O que esperar da ciência psicodélica?

Livro Como mudar sua mente, de Michael Pollan

Como vocês já sabem, tenho por saga entender melhor como mudar nossa mente e, para isso, é necessário compreender os meandros do nosso cérebro.

Não sou da área, fato este que aguça minha curiosidade, tornando-a quase infantil, de desbravar fontes bibliográficas diversas e realizar estudos mais imersivos sem se comprometer com heurísticas enviesadas e descurar de aspectos explicativos elementares, o que por vezes é deficitário por parte dos especialistas, em razão das estruturas de pensamentos já avançadas.

No momento estou lendo um livro bizarro de bom. O nome dele vem a calhar com minha predileção exploratória do conhecimento, a saber: Como mudar a mente, de Michael Polan.

O livro conduz a uma viagem insana e esotérica – literalmente- pelas entranhas da mente e consciência, contando com o relato pessoal do autor sobre suas experiências de uso de substâncias psicodélicas (sapo, LSD, Ayahuasca e psilocibina), à medida que as embalam num sublime e intrépido ensaio epistemológico sobre as questões pertinentes, com passagens enriquecedoras de grandes especialistas no tema.

Bem, entre tantos, uma passagem do livro me conduziu a um verdadeiro frisson de pensamento, trata-se do fenômeno da entropia cerebral.

Para começo de conversa, é necessário um disclaimer, o cérebro é uma estrutura hierárquica e estudos mostram que o seu processamento preserva uma ordem de precedência, caso contrário iríamos ser invadidos por uma profusão de informações, o que, fatalmente, iria nos conduzir a percepções sinestésicas ou mesmo alucinações, em razão do sobrecarregamento de informações.

É, pois então, até o organismo mestre é fundado numa “casta e hierárquica” e mais do que isso, ele possui um estado de “default”, justamente, para evitar refugos e volteios cacofônicos de ideias já assimiladas na consciência. Ele permite o gotejamento das informações.

Contudo, apesar de exercer uma função análoga às memórias RAM dos computadores, neutralizando em parte a sobreposição das informações, contraintuitivamente, a maior parte do consumo da energia mental se dá no estado de “default”, também conhecido como “consciência do ego”.

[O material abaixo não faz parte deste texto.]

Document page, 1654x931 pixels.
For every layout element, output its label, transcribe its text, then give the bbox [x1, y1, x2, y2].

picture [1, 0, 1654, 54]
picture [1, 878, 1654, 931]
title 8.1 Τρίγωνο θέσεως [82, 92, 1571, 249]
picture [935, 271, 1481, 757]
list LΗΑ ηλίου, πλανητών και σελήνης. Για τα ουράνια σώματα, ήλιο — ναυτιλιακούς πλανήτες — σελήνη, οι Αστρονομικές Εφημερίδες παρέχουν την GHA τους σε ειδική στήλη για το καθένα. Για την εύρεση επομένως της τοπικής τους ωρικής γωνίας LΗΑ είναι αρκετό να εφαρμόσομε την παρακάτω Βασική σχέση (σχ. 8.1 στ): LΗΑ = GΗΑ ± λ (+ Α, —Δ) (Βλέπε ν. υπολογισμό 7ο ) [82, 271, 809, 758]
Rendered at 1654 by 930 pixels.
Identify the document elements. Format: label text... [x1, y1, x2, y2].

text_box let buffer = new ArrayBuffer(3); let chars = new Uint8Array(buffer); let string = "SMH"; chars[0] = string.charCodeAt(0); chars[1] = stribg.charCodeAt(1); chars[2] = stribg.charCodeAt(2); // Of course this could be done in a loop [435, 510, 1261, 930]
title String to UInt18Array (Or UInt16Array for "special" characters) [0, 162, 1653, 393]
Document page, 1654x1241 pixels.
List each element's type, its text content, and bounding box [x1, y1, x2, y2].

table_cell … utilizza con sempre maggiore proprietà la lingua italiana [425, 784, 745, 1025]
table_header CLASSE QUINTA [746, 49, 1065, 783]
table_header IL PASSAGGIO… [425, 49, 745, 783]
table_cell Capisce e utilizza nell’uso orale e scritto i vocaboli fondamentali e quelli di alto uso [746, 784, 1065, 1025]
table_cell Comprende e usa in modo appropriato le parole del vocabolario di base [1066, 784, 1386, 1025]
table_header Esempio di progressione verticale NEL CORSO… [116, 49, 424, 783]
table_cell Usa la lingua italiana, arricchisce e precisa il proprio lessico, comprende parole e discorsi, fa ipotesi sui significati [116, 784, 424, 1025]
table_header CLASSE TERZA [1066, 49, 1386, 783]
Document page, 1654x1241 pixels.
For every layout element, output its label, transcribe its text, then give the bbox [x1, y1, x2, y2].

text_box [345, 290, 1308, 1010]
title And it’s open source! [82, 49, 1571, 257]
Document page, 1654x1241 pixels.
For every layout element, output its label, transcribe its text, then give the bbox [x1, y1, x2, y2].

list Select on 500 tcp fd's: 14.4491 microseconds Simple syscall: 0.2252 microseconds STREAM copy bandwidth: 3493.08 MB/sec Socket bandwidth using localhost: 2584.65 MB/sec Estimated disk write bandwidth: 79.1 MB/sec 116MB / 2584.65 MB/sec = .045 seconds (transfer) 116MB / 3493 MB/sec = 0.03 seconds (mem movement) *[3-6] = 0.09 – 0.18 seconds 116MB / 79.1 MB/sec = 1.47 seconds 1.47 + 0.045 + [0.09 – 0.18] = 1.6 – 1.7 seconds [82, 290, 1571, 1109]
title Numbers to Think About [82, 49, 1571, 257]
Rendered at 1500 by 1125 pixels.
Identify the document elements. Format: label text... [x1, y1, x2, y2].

O ego não é de todo mau. Ele dá coerência a nosso eu. Nos mantém nas trilhas, para o bem e, às vezes, para o mal, pois invariavelmente ele pode se tornar tirânico e voltar seus poderes formidáveis contra o resto de nós.

Agora o negócio começa a ficar mais incrível. O autor, abalizado por especialistas como Carhart-Halvis, explica que a mediação química gerada pelos psicodélicos pode conduzir os pensamentos atávicos a um fulgor de pensamentos desordenados, de modo a subverter as hierarquias na mente e promover pensamento não convencional com potencial para remodelar as atitudes dos usuários em relação ao seu meio exógeno. 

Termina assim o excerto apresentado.